=== WHAT TO PRODUCE ===
From the listing below, extract every line from the one containing "scientific name: Lysimachia vulgaris" to the one containing "scientific name: Baccharis", including both of those lines, and copy them word for word.

=== RECORDS ===
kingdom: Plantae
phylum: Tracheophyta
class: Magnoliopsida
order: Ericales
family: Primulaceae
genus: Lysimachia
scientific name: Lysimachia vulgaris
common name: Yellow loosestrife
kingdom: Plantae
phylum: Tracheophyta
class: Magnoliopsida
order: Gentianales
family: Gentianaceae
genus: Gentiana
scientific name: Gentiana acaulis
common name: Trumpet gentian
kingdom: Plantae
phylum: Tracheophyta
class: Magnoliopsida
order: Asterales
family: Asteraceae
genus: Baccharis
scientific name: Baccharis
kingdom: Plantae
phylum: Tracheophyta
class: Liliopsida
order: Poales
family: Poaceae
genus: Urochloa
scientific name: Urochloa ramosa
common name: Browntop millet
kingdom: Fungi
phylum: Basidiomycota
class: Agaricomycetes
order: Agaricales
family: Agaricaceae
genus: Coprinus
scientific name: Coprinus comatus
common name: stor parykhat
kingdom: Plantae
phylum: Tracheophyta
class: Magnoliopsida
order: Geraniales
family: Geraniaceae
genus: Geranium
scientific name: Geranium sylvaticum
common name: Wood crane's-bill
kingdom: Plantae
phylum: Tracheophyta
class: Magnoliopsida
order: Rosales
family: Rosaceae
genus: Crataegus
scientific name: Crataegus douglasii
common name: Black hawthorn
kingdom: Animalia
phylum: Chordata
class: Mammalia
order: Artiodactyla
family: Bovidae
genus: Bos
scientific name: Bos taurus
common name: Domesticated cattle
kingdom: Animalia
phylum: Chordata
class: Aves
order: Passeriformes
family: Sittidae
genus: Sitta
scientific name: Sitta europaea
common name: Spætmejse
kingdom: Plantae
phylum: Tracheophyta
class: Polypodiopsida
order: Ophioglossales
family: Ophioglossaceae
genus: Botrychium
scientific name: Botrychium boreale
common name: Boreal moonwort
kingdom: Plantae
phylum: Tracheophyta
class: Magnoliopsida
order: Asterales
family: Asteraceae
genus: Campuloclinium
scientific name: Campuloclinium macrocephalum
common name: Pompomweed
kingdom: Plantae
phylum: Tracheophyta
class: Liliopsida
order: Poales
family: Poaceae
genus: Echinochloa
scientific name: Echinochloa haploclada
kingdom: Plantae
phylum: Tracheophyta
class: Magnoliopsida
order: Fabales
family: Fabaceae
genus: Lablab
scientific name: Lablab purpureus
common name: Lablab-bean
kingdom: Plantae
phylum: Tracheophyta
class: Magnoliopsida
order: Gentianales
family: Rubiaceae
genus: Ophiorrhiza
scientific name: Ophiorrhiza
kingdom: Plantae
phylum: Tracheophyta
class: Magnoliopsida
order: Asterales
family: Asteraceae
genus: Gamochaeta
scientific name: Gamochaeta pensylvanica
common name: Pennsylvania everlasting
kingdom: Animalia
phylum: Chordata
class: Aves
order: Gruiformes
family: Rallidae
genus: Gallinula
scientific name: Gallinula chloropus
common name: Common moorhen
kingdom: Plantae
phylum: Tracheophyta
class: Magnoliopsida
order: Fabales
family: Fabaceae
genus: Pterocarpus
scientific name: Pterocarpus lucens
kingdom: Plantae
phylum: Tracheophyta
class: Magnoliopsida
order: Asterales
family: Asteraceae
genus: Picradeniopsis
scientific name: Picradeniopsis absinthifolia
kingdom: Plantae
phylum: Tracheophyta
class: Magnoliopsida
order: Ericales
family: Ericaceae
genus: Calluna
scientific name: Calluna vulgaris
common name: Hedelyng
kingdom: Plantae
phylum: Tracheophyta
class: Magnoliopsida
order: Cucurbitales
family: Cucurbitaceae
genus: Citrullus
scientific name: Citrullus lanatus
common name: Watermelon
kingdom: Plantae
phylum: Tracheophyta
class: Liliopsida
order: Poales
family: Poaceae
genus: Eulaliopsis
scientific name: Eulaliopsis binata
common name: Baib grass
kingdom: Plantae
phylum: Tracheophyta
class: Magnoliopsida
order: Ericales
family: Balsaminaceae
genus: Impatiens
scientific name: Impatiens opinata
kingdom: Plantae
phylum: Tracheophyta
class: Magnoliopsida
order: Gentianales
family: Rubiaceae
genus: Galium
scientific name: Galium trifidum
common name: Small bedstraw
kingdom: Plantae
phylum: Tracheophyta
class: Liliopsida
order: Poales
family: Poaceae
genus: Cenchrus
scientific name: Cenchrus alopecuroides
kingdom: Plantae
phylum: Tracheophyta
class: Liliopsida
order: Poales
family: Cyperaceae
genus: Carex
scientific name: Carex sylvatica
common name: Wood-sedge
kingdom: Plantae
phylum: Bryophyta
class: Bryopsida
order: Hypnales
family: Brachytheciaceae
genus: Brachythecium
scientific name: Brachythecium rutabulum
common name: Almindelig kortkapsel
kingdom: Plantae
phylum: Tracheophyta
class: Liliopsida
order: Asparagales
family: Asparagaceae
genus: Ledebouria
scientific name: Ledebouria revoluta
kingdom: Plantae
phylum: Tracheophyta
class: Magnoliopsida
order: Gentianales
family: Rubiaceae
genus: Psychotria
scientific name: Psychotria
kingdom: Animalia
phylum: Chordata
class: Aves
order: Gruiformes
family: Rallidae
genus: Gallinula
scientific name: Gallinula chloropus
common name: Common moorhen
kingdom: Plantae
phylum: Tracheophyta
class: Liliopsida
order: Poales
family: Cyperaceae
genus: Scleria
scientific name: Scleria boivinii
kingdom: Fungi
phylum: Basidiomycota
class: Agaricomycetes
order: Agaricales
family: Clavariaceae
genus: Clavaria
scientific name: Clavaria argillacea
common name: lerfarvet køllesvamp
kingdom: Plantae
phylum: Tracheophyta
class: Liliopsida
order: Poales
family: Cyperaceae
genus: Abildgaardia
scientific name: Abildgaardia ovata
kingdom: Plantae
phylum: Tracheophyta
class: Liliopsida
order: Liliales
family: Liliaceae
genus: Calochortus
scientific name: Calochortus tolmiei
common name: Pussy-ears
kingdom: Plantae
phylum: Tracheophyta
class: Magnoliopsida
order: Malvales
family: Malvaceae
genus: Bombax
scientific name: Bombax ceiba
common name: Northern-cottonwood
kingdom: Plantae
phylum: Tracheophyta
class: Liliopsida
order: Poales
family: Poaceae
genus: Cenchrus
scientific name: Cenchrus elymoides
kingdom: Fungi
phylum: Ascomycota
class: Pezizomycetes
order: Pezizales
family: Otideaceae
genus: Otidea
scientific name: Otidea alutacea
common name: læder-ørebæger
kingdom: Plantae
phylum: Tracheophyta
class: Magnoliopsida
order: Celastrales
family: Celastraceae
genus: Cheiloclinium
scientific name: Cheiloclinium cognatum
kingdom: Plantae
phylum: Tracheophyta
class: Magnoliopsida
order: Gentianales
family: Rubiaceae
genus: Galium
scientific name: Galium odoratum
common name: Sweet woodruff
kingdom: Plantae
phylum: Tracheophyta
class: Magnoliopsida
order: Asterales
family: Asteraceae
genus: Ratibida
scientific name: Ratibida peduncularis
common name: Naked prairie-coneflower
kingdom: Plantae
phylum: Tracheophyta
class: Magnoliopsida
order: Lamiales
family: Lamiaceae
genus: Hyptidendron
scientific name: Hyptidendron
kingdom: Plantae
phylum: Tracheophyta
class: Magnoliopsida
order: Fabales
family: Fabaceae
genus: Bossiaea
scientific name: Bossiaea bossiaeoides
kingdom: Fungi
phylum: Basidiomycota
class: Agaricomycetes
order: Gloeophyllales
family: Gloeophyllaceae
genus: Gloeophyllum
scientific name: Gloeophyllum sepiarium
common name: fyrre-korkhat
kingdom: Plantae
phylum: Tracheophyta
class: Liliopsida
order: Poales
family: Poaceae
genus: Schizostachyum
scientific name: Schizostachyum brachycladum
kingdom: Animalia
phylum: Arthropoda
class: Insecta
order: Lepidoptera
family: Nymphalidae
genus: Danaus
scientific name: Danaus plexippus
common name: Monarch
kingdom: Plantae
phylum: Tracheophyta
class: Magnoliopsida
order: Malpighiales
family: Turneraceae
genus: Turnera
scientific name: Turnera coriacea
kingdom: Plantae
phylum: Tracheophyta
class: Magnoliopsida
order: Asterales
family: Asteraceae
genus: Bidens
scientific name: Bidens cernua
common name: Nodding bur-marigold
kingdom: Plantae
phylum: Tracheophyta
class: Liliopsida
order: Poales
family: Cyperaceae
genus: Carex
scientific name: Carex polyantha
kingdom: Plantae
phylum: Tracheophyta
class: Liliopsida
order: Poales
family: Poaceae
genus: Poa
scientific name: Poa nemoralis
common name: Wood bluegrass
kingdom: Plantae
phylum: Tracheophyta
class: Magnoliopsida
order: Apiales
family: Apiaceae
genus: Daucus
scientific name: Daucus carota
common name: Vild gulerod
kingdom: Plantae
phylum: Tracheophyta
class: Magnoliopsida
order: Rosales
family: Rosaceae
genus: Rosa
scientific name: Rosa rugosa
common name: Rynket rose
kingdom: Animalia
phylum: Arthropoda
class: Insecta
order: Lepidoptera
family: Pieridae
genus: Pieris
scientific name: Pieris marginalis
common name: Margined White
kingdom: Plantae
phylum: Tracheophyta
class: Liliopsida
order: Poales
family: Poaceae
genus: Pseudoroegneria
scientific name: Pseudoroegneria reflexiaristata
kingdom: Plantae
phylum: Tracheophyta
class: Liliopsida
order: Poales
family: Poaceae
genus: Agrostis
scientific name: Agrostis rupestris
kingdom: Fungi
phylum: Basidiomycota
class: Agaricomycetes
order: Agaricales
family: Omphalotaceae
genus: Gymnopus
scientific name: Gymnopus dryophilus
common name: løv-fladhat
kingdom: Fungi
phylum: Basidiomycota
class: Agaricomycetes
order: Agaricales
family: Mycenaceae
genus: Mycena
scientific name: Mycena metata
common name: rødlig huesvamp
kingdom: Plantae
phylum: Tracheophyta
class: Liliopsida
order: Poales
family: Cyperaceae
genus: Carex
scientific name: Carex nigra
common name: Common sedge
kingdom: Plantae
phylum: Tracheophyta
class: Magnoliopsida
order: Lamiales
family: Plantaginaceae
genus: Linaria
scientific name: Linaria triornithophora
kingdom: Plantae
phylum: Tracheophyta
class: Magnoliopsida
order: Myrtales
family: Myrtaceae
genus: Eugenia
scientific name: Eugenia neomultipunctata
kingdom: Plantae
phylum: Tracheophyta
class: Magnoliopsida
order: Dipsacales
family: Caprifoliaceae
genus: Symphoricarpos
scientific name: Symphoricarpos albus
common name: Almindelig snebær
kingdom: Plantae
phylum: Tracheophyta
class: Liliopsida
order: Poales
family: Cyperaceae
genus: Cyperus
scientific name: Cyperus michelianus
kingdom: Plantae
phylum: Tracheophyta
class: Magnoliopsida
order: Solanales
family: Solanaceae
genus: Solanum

=== SOLUTION FOR THIS TASK ===
scientific name: Lysimachia vulgaris
common name: Yellow loosestrife
kingdom: Plantae
phylum: Tracheophyta
class: Magnoliopsida
order: Gentianales
family: Gentianaceae
genus: Gentiana
scientific name: Gentiana acaulis
common name: Trumpet gentian
kingdom: Plantae
phylum: Tracheophyta
class: Magnoliopsida
order: Asterales
family: Asteraceae
genus: Baccharis
scientific name: Baccharis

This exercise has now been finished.